Government data proposals ill considered and impractical

How could services providers retain more data in the event of a new law, asks Lawrence Jones

UK home secretary Theresa May's latest proposal would see ISPs forced to retain additional data. This has reignited a fierce debate on the boundaries of privacy and the demands of national security.

The measure has been suggested with the aim of helping police to link devices with IP addresses, supposedly enabling them to ascertain the IP address of a certain device at a given time.

In theory, it is supposed to help police identify criminals and terror suspects, yet in practice it would be much less simple.

It's like saying you're going to open every single packet to or from anyone who uses Royal Mail.
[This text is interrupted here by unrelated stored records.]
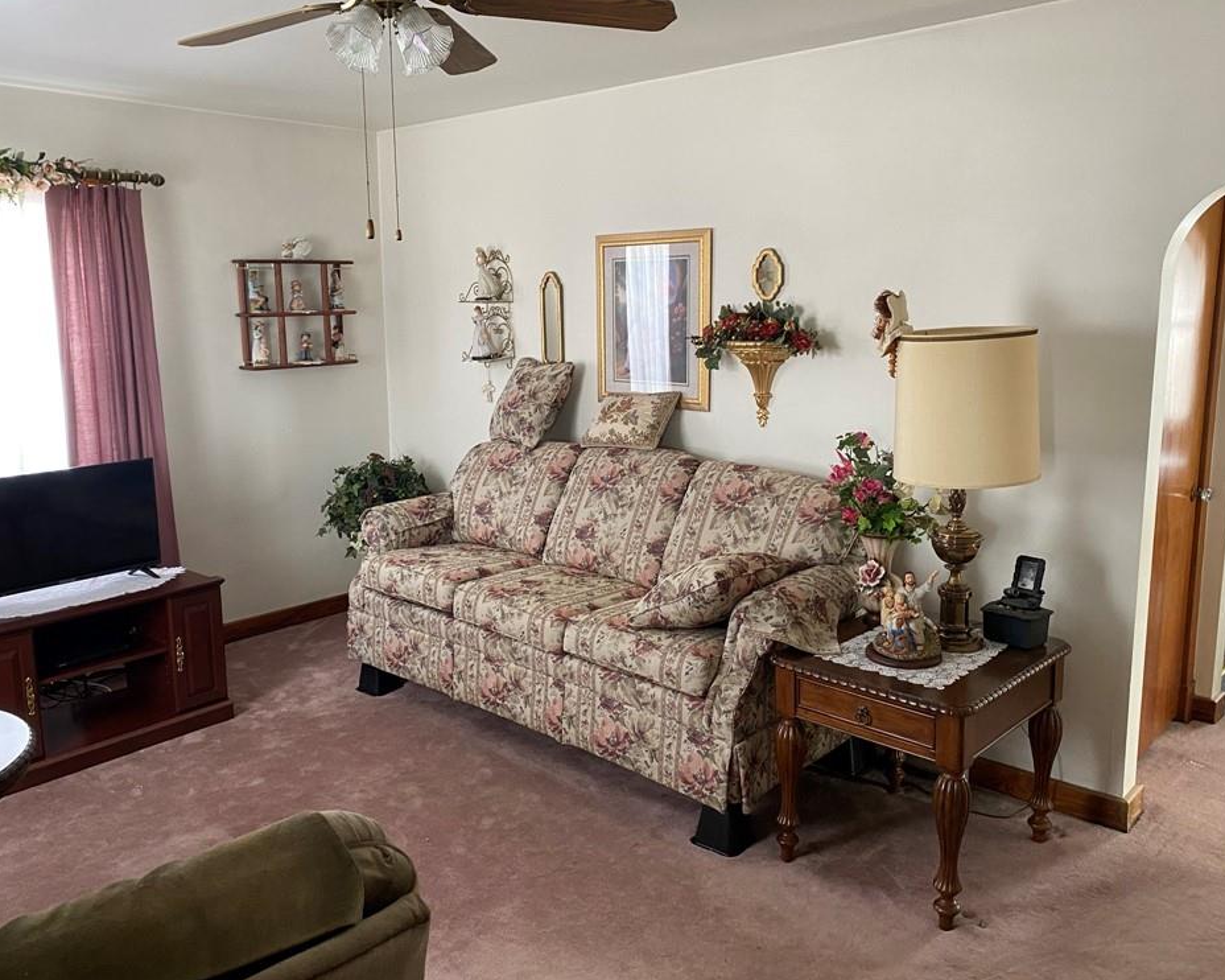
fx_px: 1015
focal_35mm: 28
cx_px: 587
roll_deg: +0.3
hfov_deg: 62.2
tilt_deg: -11.8
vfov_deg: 51.5
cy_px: 475
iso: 160
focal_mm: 4.25
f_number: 1.8
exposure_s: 1/60
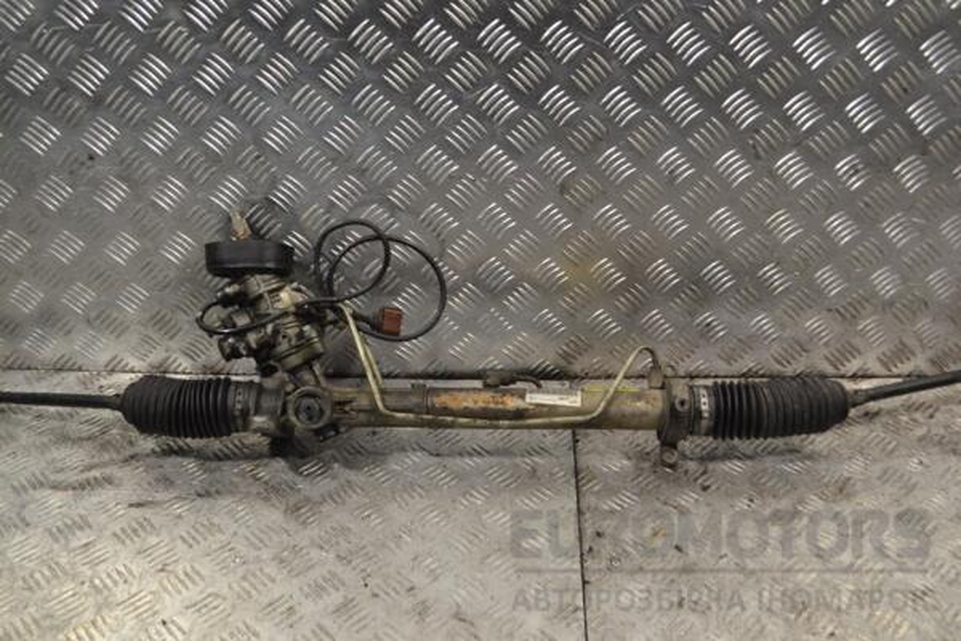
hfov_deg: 53.1
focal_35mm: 36
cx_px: 480
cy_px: 320
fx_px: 961
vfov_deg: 36.9
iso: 400
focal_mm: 24
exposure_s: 1/100
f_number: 5
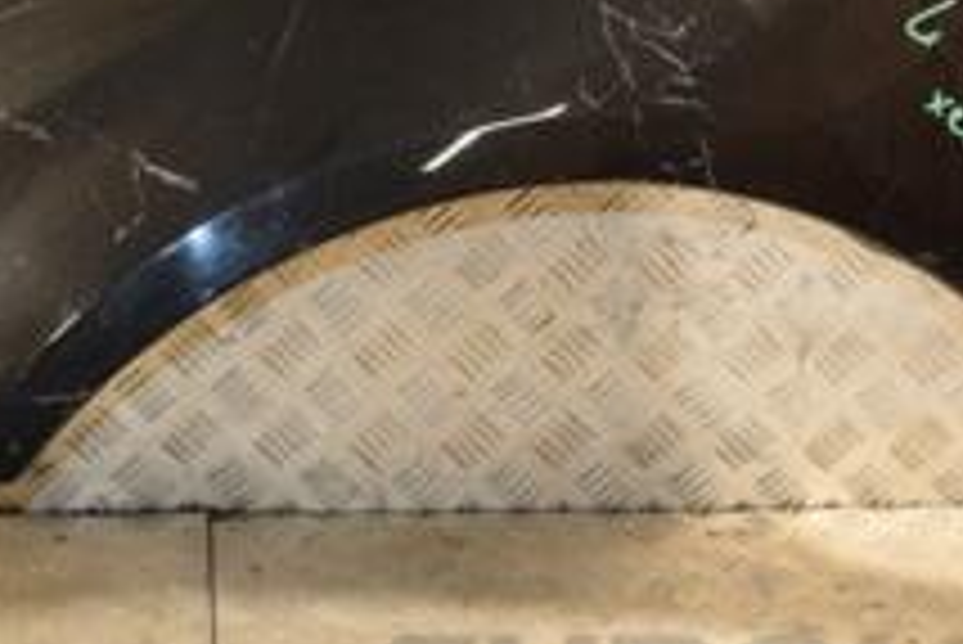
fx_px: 2366
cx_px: 302
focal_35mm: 88
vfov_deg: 15.4
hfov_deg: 22.9
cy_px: 104
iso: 800
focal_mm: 21
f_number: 5
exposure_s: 1/125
There's no device in this world that could manage the kind of operation Theresa May is suggesting.

Even if you doubled the working capacity of the people involved, it's still too complex. It seems like the idea has been suggested without consulting any technical experts first.

Surely, people who are already breaking these kinds of laws are doing it regardless. It's easy for people who know what they are doing to become untraceable using a VPN.

And what happens when it comes to businesses, whose employees likely share the same external IP address? It would require a lot of internal monitoring, money and resources to ascertain who was sending what and when.

If you factor in things such as the trend for hotdesking, the complexities become mind-numbing. It's data overload!

While I'm all for stepping up our guard when it comes to countering terrorism, but I have yet to see the value in this law.

Where is the evidence that it will make the world a safer place? ISPs already work hard to assist the police in combating crimes such as fraud and illegal pornography.

Why create another law and another layer of bureaucracy that will simply waste time and achieve very little?